設問
**1.** 国家とグローバリゼーションに関する対談を読み、次の問いに答えなさい。
(a) アデレスによれば、マンはグローバリゼーションをどのようなものとして捉えることに反対しているか。
(b) マンが国家復権の要因の一つとして最初に挙げているのは何か。
(c) マンが「少し例外」だと述べているのは何か。
**2.** 国家とグローバリゼーションに関する対談を、最後の文の後から続けて書きなさい。

本文
マヤ・アデレス:それを踏まえてですが、あなたは、グローバリゼーションを単一のプロセスとして捉えることに反対しています。また、グローバリゼーションは、国家の力を弱めていないとも主張しています。なぜ、国家はこれほどまでに存在感を増してきたのでしょう? また、国家の機能は、時代とともにどのように変化したのきたのでしょう?

マイケル・マン:国家が復権している理由ですが、複合的な要因が組み合わさっています。そのうちの1つは、無秩序よりも、秩序を求める人間の欲求です。秩序こそ、国家が行使できるものであり、国家の大きな魅力の一つとなっています。国家はまた、再分配を行うこともできます。公衆衛生や教育など、全生涯を通しての福祉を可能としています。なので、国家の衰退すはありえないでしょう。むろん、EUは少し例外です。しかしEUは、まだ発展途上にあるように思えます。現在、人々は、自身が国家的なアイデンティティを持っていると想定しているわけですが、そのアイデンティティを包括とするのに何を必要としているのかについては、様々な説が唱えられています。

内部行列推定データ

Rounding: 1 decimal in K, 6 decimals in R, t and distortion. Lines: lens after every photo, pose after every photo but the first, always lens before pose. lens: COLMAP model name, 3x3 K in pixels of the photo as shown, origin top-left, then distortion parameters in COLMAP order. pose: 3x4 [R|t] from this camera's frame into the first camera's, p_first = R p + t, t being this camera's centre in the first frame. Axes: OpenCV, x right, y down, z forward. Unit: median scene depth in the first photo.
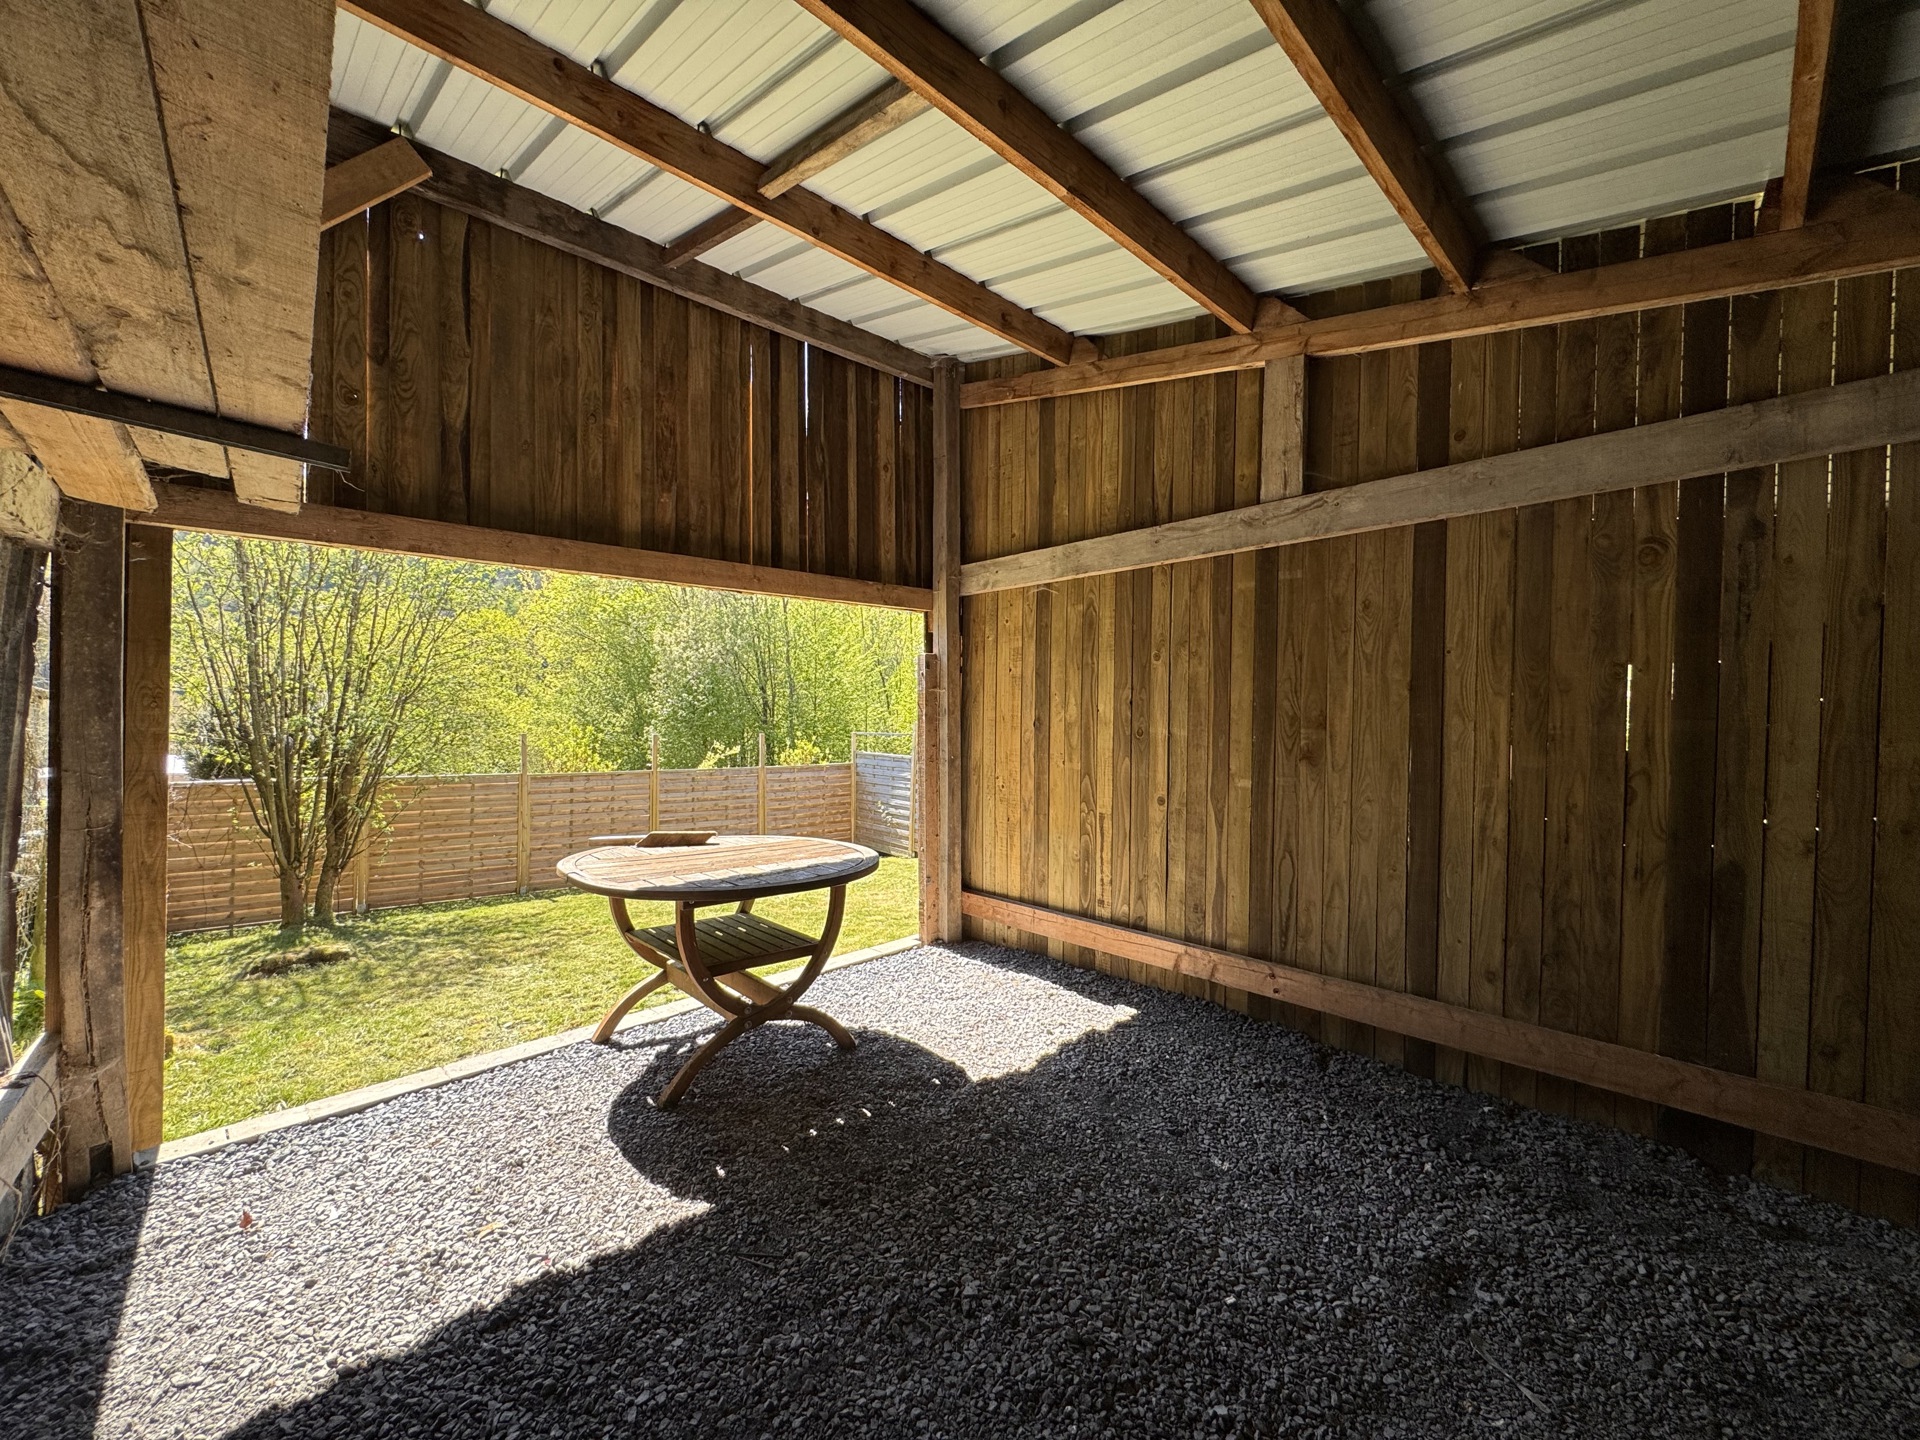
lens RADIAL K [[762.8, 0, 957.7], [0, 762.8, 724.6], [0, 0, 1]] dist [-0.002381, 0.000342]
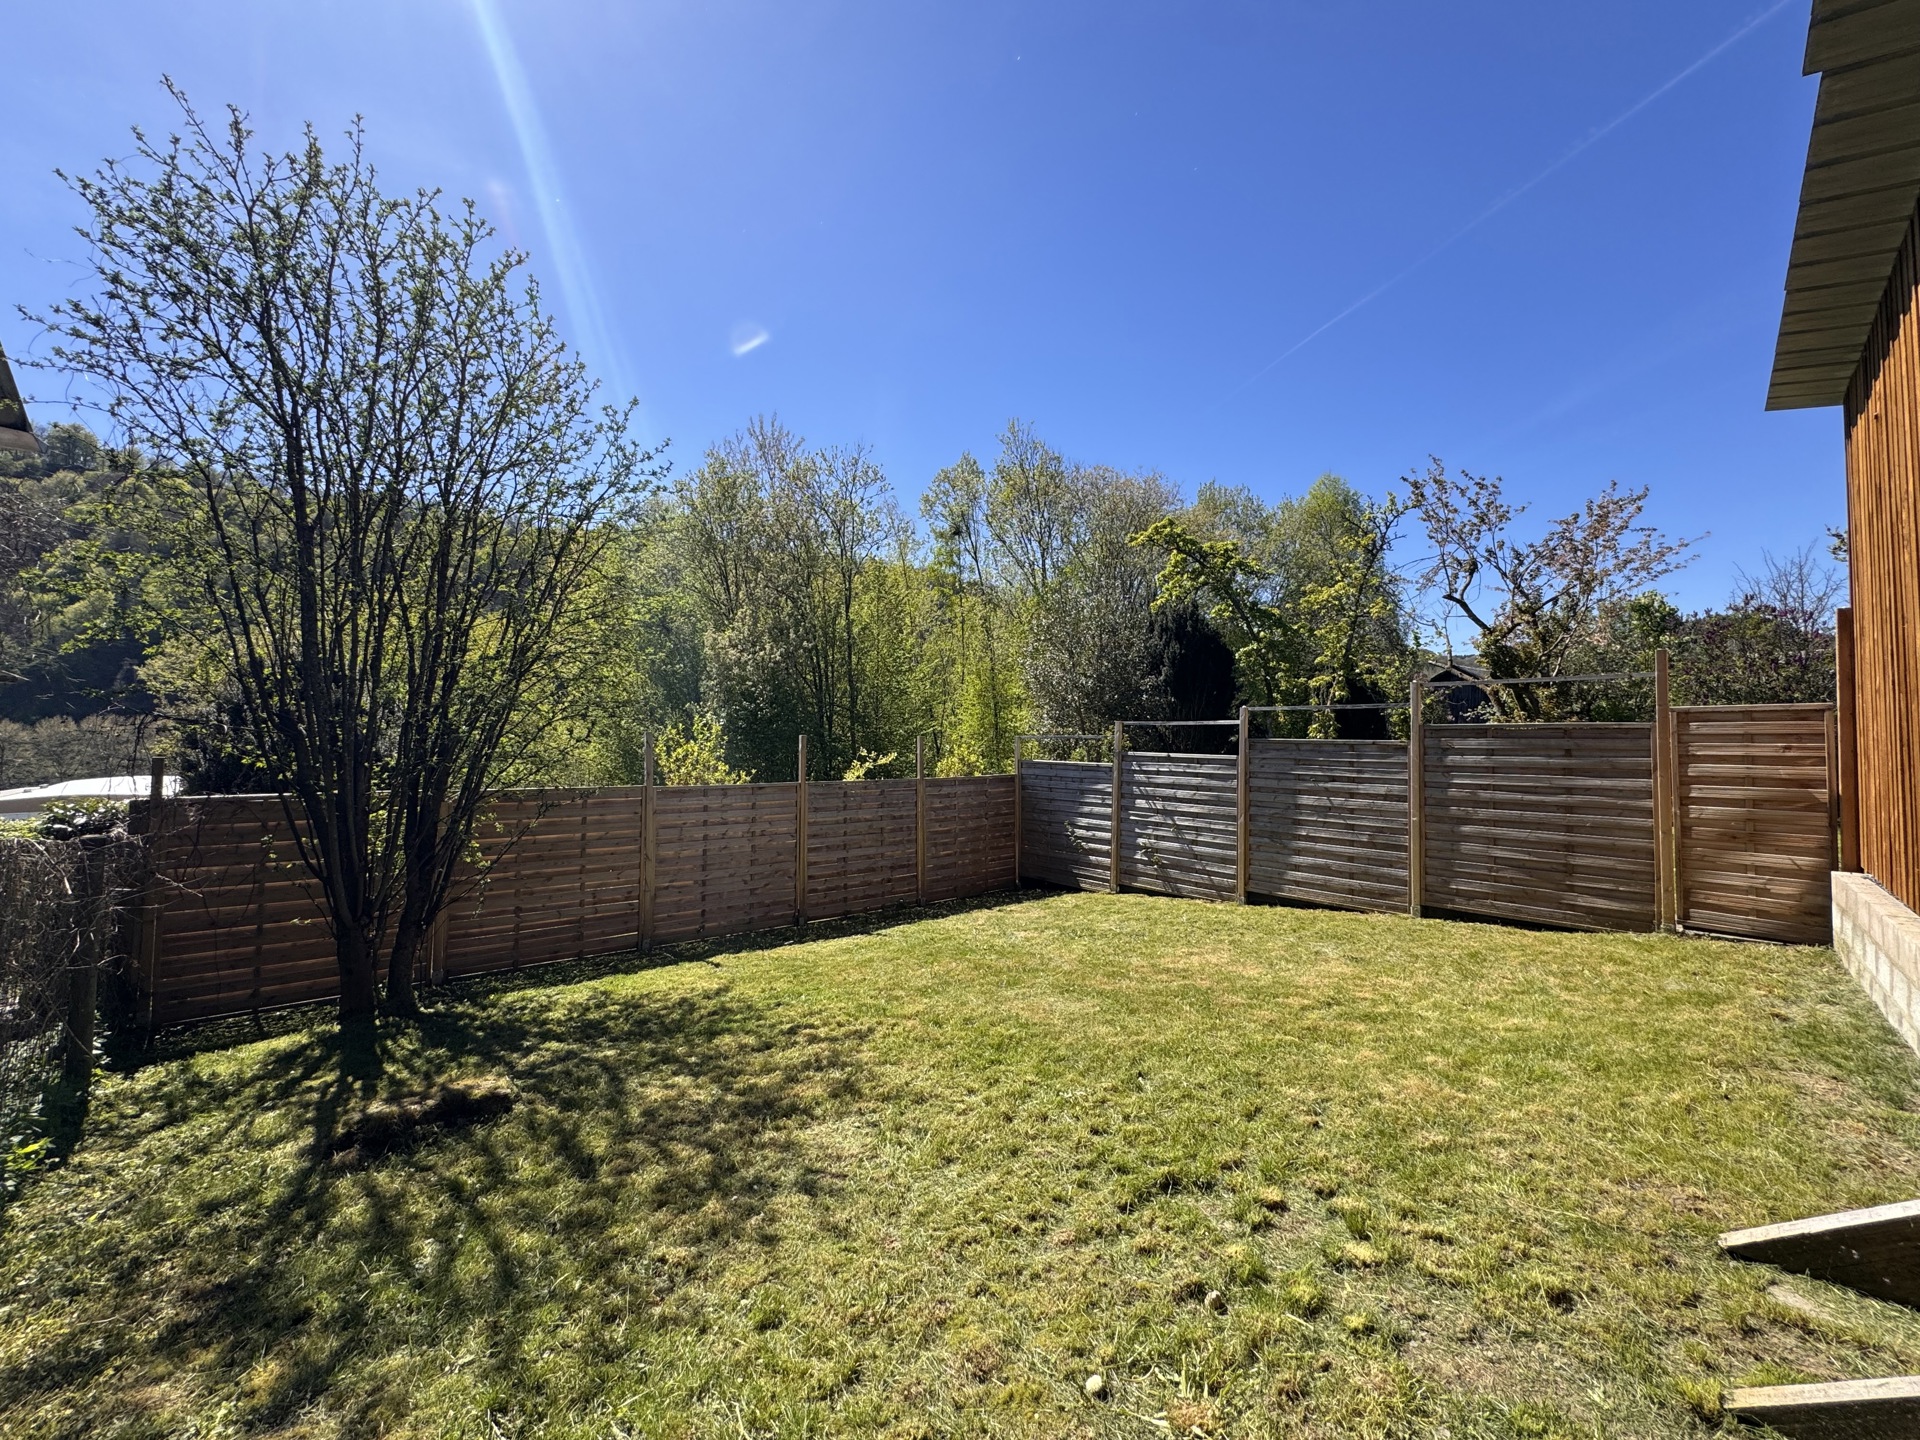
lens RADIAL K [[762.8, 0, 962.1], [0, 762.8, 715.2], [0, 0, 1]] dist [-0.002381, 0.000342]
pose [[0.999771, -0.003308, 0.021147, -0.386008], [0.004167, 0.999161, -0.040738, 0.037372], [-0.020994, 0.040816, 0.998946, 0.342120]]
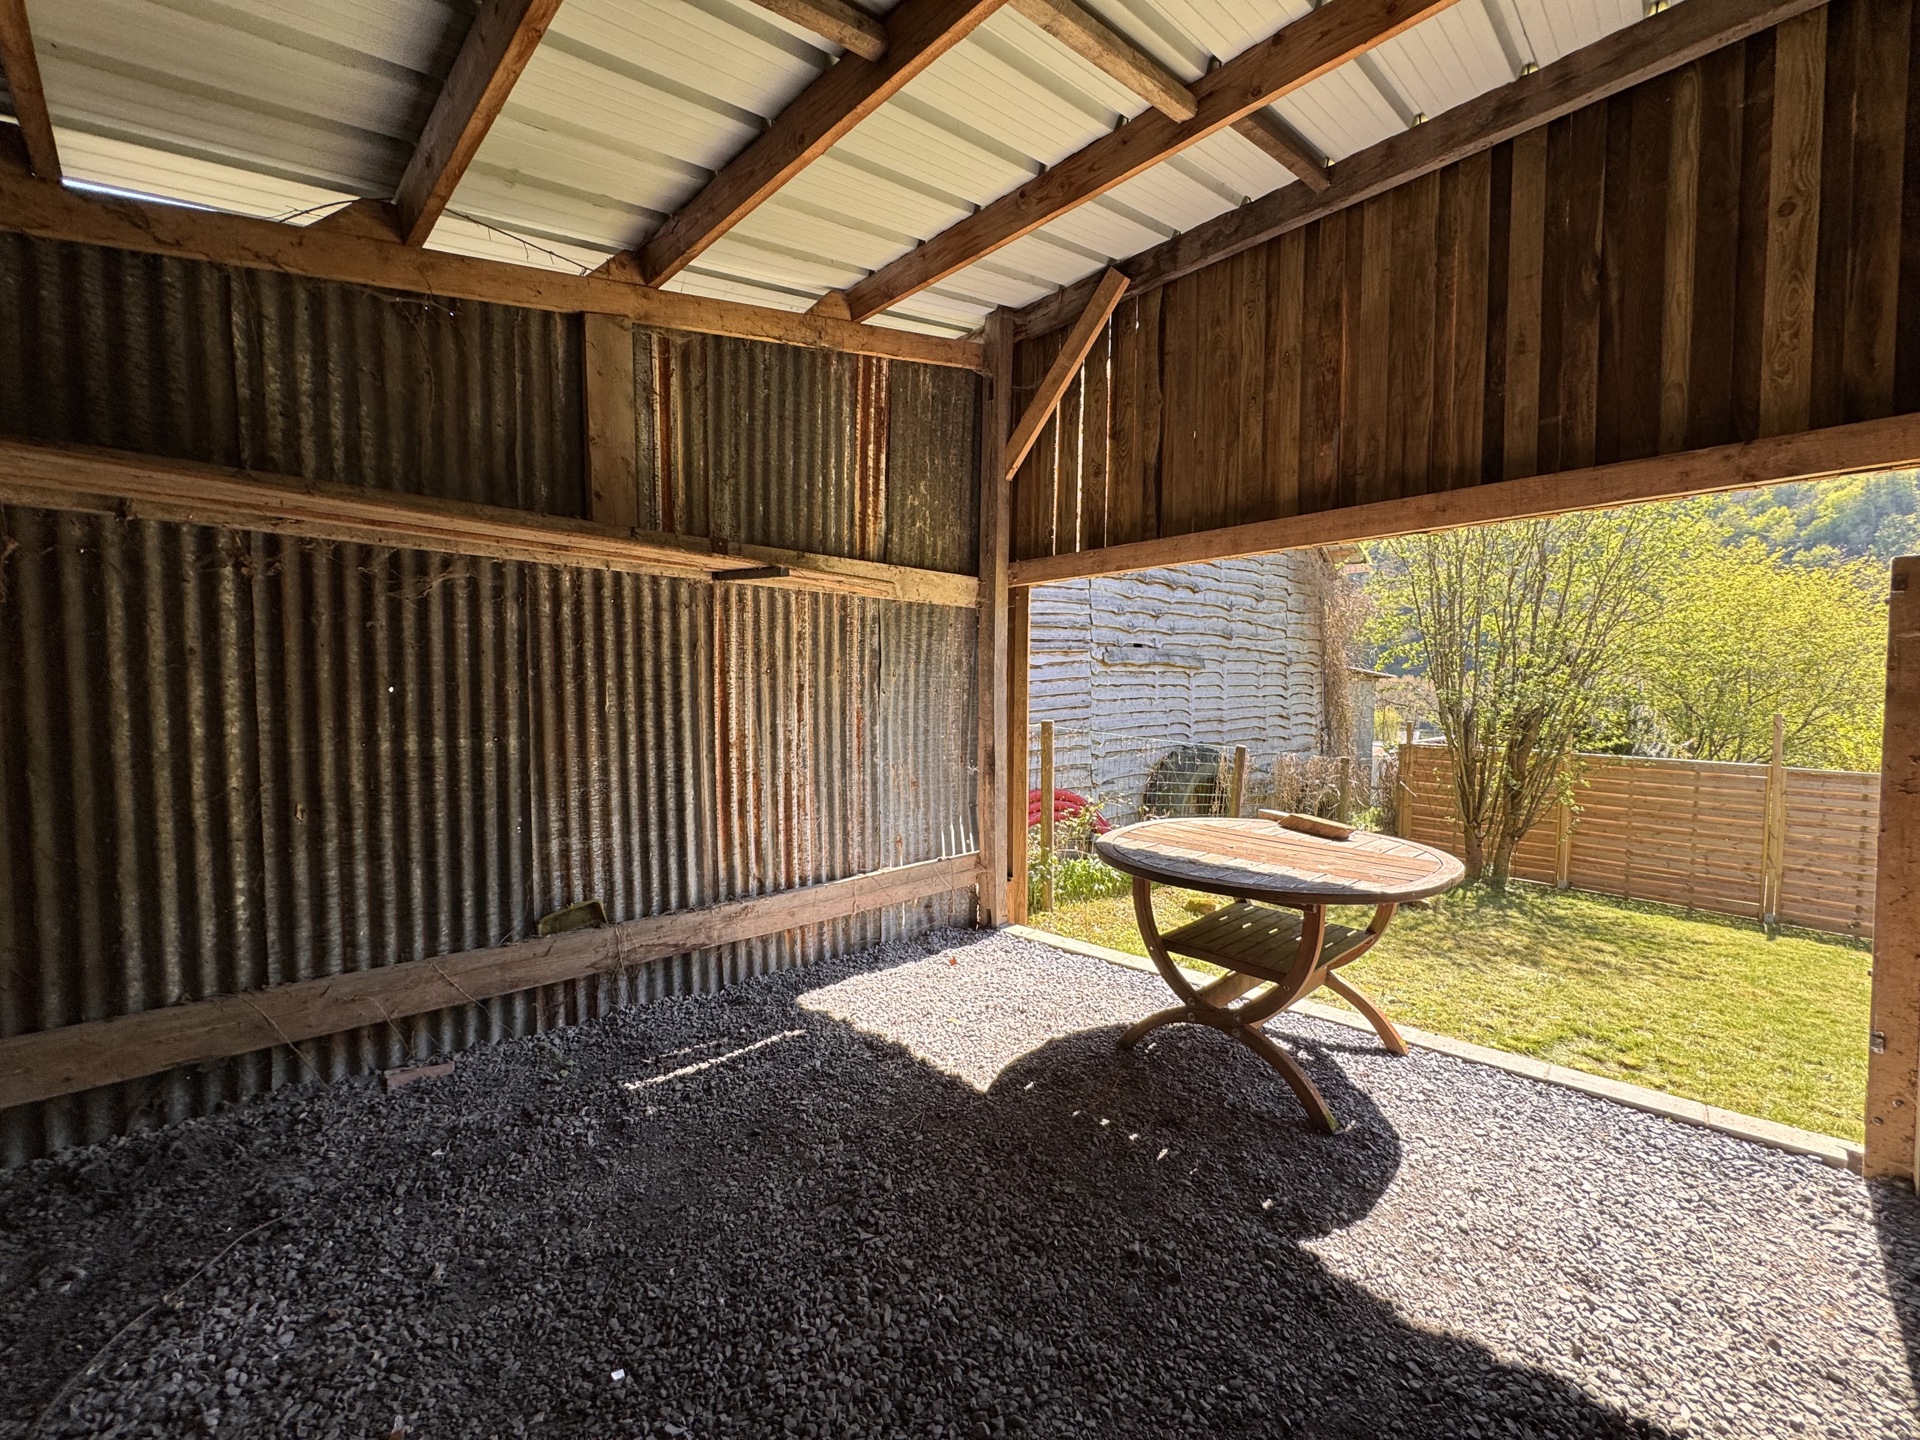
lens RADIAL K [[762.8, 0, 961.9], [0, 762.8, 724.2], [0, 0, 1]] dist [-0.002381, 0.000342]
pose [[0.035103, 0.042551, -0.998477, 0.216276], [-0.009623, 0.999061, 0.042238, -0.002717], [0.999337, 0.008125, 0.035479, 0.225200]]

解答
**1.**
(a) 単一のプロセスとして捉えること。
(b) 無秩序よりも秩序を求める人間の欲求。
(c) EU。

**2.**
気候変動は、こうした国家的アイデンティについての考え方を変える可能性があると思います。人の生存において、国家間での大規模な協力が不可欠となっているからです。むろん、それでも国家は重要なファクターであり続けるでしょう。これは、世界的なパンデミックでも観察されました。国家が重要視されたことで、ワクチンの供給不足等を引き起こし、世界中に多くの地域に損害を与えました。しかし、パンデミックへの対応は、国益に基づいて実現したことも事実です。気候変動を解決するには、国家間での相当の調整を必要としています。国家に、そうした調整を行う能力があるかは未知数です。それでも、実現が可能となれば、個々の国家の自立性がかなり弱くなったら世界を見ることができるかもしれません。

マヤ・アデレス:1980年代から1990年代にかけて行われた、いわゆる新自由主義への移行についてです。多くの人は、これを市場による国家の支配であり、場合によっては市場は国家に取って変わった事例だと見なしています。あなたは、これについてどう考えていますか?

マイケル・マン:国家は、新自由主義的な経済政策を後押しする主体であり続けてきました。例えば、金融市場の規制緩和を行ったのは国家です。なので、新自由主義を、純粋に外的な影響力の産物と考えるのは理にかなっていないと思いますね。多くの国家において政治当局者らは、さらなる経済成長として、支出削減と自由化が必要だと判断したわけです。これは、グローバリゼーションによる外圧の産物でしょうか? 私には、そうは思えません。政治当局者らがこうした政策を実施したのは、各国における権力者たちの自己利益に基づいていたためだと思います。私の親友、レスリー・スクレアは、「グローバルな資産家階級が存在している」と主張しています。ダボス会議のようなものを考えると、レスリーの主張にも幾分の真実はあるでしょう。ただ、最終的には利害関係は国家内での現象に留まっていると思いますね。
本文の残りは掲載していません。